# Asking People Out



## kyeugh (Apr 18, 2013)

Wasn't sure where else to put this, so I filed it under miscy.

So, I plan to ask someone out soon, and no one can seem to give me any advice, soo...

What would be the best-case scenario to you when it comes to someone asking you out?


----------



## ultraviolet (Apr 19, 2013)

I think it's really important when you ask someone out that you tell them it's not really a big deal (even if it is, to you). Like "so I think you're kind of cute and I was wondering if we could go out sometime! if not that's cool too we can just hang out regular style" or something, because it can be really intimidating when someone's confessing their deep love for you and being super romantic. Especially when you're not that into them! Because you can tell they've built themselves up on this idea of being your romantic partner and then you're the one that has to tear that all down.
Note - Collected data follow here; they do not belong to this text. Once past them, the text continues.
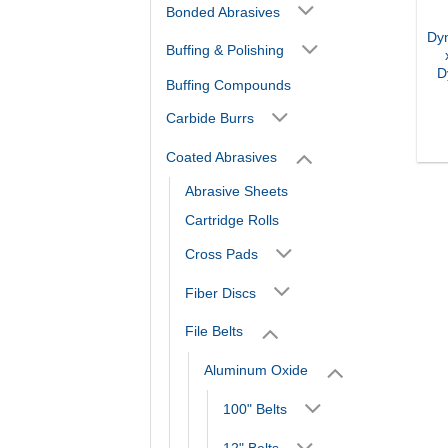
Bonded Abrasives
Dy
Buffing & Polishing
D
Buffing Compounds
Carbide Burrs
Coated Abrasives
Abrasive Sheets
Cartridge Rolls
Cross Pads
Fiber Discs
File Belts
Aluminum Oxide
100" Belts
12" Belts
It sucks!
Acting like it's not a big deal also helps with rejection in my experience! I asked out a friend a while ago and I said "it isn't that important but by the way I like you" and he was like "aw no thanks, you're sweet though" and it sucked but I was okay! I got over it really quickly because I'd tried hard to make sure I wasn't projecting this huge idea of ~romantic love~ onto him and it was fine and we're still friends and we talk still. 

It is different when you're a teenager though, especially because school and maybe your peers all have partners and you feel left out or you want a prom date or something.


----------



## Autumn (Apr 19, 2013)

don't act like you're *expecting* anything when talking to them


----------



## The Omskivar (Apr 19, 2013)

Depends entirely on the person, and your age/environment.  A little more information on that would be helpful, but general advice that always works is to phrase it as a statement, not a question.  For example "I think you're cute, we should hang out sometime" as opposed to "I think you're cute, want to hang out sometime?"  It's a little psychological trick that'll up your chances a bit.  Be confident, try your best to balance your hopes and expectations; high hopes and low expectations should even out to a pretty normal feeling.  Be casual, but don't be bored.


----------



## Zero Moment (Apr 19, 2013)

Humorously using extremely cheap pickup lines is a plus in my book.


----------



## Music Dragon (Apr 19, 2013)

Zero Moment said:


> Humorously using extremely cheap pickup lines is a plus in my book.


Yeah, do this. I usually go with "Hey baby, what do you want for breakfast tomorrow?" So far it's never worked, but come on. You know you want to!


----------



## mewtini (Apr 19, 2013)

Music Dragon said:


> Yeah, do this. I usually go with "Hey baby, what do you want for breakfast tomorrow?" So far it's never worked, but come on. You know you want to!


No I don't. Who wouldn't want to go out with MD?!

But yeah, I'm seconding what everyone (mostly) else said! It'll be super weird if you go "I've loved you since the beginning of tiiiime~~ Let's go out." and then she's like "bbbbut I don't like you aaaaa"! I'd say to phrase it as a more casual than romantic statement, like "Oh, want to hang out sometime?" Actually.

Are you guys friends? :o That might make it easier to tell her after you've become really good friends! Or something.

/uselessrambling


----------



## sovram (Apr 19, 2013)

Qvalador said:


> What would be the best-case scenario to you when it comes to someone asking you out?


1) I'm not dating anyone at the moment.
2) Don't act clingy. I hate to hear things like "I need you". 
3) Don't act like I'm obligated to accept. If I say no, that means no. Don't ask again.
4) Ideally, they are a wizard.
5) Make sure you actually have things in common. If you don't know, just try hanging out first.


----------